El ministro canadiense de Transición Digital, Éric Caire, declaró el martes que el código QR no podía ser falsificado ni copiado. Ayer, tres días después, un grupo de piratas informáticos ya lo habían hackeado, apoderándose de sus datos sanitarios y de los de otros cinco políticos de Quebec.

Serían un hazmerreir, de no ser porque la información médica es confidencial y los piratas canadienses han demostrado, por si quedaban dudas, que se pueden recabar los historiales médicos de cualquiera.

Los pasaportes de vacunas carecen de seguridad; están a merced de los instrusos y, en consecuencia, pronto se convertirán en una mercancía apetecible para las compañías de seguros y las empresas que trafican con bases de datos.

“El apellido, el nombre, la fecha de nacimiento, el lugar de vacunación… Es fácil de conseguir.

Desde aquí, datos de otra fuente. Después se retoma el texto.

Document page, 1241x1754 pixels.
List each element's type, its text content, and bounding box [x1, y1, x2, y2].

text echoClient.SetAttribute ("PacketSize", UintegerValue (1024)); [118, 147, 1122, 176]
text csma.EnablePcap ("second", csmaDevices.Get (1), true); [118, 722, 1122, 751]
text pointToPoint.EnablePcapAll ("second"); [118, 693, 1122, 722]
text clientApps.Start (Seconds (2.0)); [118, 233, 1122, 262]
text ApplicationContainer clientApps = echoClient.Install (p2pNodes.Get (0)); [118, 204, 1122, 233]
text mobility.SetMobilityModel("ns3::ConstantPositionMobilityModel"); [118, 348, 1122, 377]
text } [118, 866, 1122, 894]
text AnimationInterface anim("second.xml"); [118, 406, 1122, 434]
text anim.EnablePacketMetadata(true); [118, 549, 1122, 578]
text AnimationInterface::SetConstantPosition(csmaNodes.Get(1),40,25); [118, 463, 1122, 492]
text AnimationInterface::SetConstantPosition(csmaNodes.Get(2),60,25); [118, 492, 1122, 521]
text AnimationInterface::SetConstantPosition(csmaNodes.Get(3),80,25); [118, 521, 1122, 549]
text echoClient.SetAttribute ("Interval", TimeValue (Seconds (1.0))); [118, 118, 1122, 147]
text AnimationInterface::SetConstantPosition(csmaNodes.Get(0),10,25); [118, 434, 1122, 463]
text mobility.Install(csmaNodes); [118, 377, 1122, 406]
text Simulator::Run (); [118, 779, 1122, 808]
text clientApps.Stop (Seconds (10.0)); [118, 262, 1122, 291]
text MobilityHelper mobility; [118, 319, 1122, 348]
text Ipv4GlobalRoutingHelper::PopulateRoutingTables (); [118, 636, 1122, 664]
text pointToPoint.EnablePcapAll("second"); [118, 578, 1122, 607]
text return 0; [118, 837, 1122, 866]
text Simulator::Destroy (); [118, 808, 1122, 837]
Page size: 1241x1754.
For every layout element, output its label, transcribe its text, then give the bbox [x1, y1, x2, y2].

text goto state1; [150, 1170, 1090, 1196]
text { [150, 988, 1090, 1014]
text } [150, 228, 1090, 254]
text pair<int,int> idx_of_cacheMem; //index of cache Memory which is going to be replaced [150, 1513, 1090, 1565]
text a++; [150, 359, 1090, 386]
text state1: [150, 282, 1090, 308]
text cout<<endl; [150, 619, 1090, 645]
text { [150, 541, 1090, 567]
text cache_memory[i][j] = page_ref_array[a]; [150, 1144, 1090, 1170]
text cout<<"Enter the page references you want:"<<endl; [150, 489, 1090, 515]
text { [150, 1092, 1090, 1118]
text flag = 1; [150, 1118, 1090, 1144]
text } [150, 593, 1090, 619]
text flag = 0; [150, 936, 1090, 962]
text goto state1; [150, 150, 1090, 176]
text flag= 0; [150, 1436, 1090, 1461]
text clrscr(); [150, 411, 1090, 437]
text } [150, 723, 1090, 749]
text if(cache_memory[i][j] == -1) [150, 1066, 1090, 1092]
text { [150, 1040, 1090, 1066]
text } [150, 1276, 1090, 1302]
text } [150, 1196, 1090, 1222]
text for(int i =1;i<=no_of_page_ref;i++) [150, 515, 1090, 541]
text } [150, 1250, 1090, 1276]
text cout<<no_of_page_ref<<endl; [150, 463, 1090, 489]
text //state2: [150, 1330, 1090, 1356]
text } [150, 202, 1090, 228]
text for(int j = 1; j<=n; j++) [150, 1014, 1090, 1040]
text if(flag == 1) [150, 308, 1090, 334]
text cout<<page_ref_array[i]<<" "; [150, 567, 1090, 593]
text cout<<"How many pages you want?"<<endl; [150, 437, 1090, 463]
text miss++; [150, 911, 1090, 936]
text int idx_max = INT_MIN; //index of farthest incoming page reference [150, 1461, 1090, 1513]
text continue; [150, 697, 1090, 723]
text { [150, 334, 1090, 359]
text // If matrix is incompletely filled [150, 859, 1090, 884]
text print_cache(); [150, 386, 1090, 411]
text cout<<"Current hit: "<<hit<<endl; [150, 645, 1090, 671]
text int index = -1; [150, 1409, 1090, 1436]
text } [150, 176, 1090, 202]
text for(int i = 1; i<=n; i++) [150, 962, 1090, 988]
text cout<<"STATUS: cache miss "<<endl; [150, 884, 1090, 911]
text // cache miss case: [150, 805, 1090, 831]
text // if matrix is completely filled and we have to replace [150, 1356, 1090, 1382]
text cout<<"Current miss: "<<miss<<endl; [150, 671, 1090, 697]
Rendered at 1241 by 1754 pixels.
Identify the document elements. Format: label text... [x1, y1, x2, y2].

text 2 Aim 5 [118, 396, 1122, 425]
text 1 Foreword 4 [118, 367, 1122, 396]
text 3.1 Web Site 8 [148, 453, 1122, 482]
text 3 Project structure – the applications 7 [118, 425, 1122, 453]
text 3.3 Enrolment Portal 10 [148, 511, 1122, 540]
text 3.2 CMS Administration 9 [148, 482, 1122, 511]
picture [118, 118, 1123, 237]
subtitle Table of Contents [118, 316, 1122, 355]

No es una información muy segura. Puedes descargar el código QR de cualquier persona”, explicaron los piratas, quienes añadieron que la configuración del sitio web facilita la captura de la información confidencial.

Los piratas canadienses mostraron la información relativa al Primer Ministro de Quebec, François Legault, de su ministro de Sanidad, Christian Dubé, y otros cinco miembros de su gabinete.

La acción demuestra que una persona que no se ha vacunado podría crear fácilmente una identidad digital falsa que le permitiera entrar en los locales para los que se exige el pasaporte sanitario, ya que los códigos QR no están asociados a una fotografía.